Shapira quotes a warning given by Maj. Yoav Mordechai, the IDF's coordinator of government activities in the territories, two weeks before the beginning of Protective Edge. Mordechai said the hardship in Gaza was unprecedented and could affect the security situation in the south.
Brig. Gen. (res.) Assaf Orion, who served as the head of strategic planning in the IDF Planning Directorate during the war in Gaza, on Tuesday suggested putting the tunnels into perspective. "This is an operational infrastructure for fighting, whose influence on morale and awareness is much greater than its operational or strategic importance," he told Haaretz.
The Israeli security doctrine and the IDF's strategic plan contain a fundamental principle of distancing the next conflict and increasing the period of time between conflicts, said Orion. Factors contributing to the conflict included the growing economic hardship in Gaza, electricity supply problems, paying salaries and widespread unemployment. Despite this understanding, Israel put off actions to relieve this distress and later increased the military pressure on Hamas in response to the kidnapping of the youths, he added.

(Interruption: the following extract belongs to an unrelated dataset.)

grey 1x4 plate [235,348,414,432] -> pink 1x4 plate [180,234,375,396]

Orion, now a senior research fellow at the Institute for National Security Studies at Tel Aviv University, rightly notes that despite the significant growth in the passage of goods from Israel into Gaza after the war, the serious crisis of infrastructure and unemployment in the Gaza Strip has not changed. In other words, many of the components that contributed to the 2014 conflagration could well repeat themselves and lead to another flare up this coming summer, or the next. The next one also could occur without any direct intent by either side.

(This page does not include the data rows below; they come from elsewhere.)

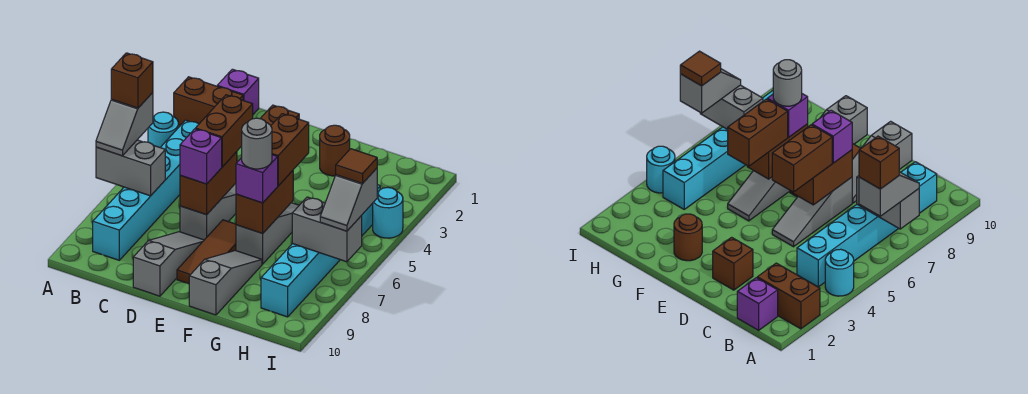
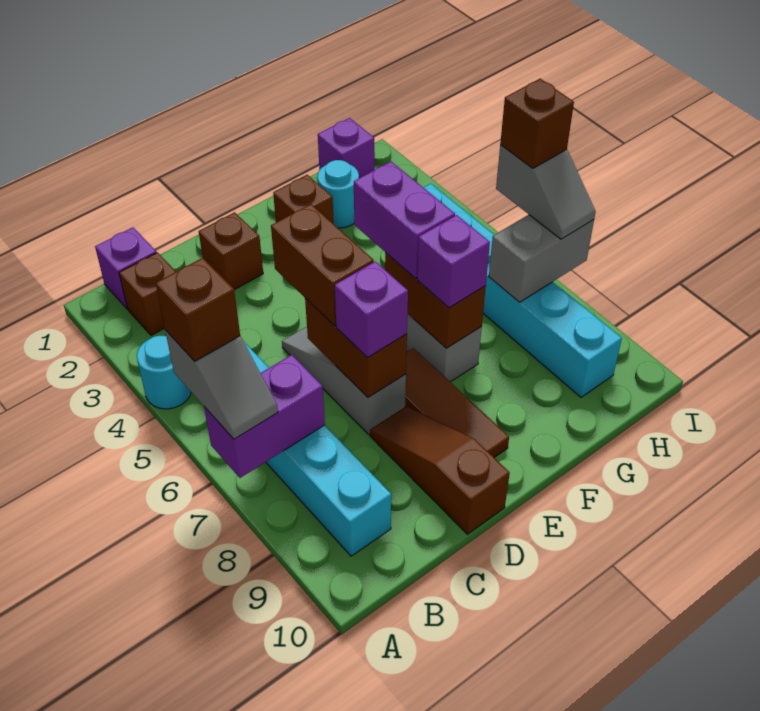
brown 1x2 brick [174,77,243,125] -> brown 1x1 brick [119,252,176,335]
grey 1x2 brick [96,140,165,196] -> purple 1x2 brick [204,355,325,478]
grey 1x3 slope [133,232,204,296] -> brown 1x3 slope [370,406,510,534]
brown 1x1 round brick [320,125,350,176] -> brown 1x1 brick [273,175,334,224]
brown 1x2 brick [271,114,309,186] -> purple 1x2 brick [354,162,455,279]
grey 1x1 round brick [242,118,272,169] -> none
grey 1x3 slope [189,251,262,315] -> none
none -> purple 1x1 brick [318,118,375,178]
cyan 1x1 round brick [373,187,403,238] -> cyan 1x1 round brick moved to [317,160,359,228]
brown 1x1 tile [336,149,377,184] -> brown 1x1 brick [500,79,574,168]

It is worth remembering another fact on this matter that Shapira only hints at: the technological-engineering answer to the Gaza attack tunnels. Israel has previously announced its intention to spend at least 2.5 billion shekels ($677 million) on such a solution, which is still in its infancy. The work has started in a specific region along the Gaza border, but no one in the defense establishment can guarantee the project will necessarily lead to an effective solution to the tunnel threat, which the IDF has known about for over 15 years.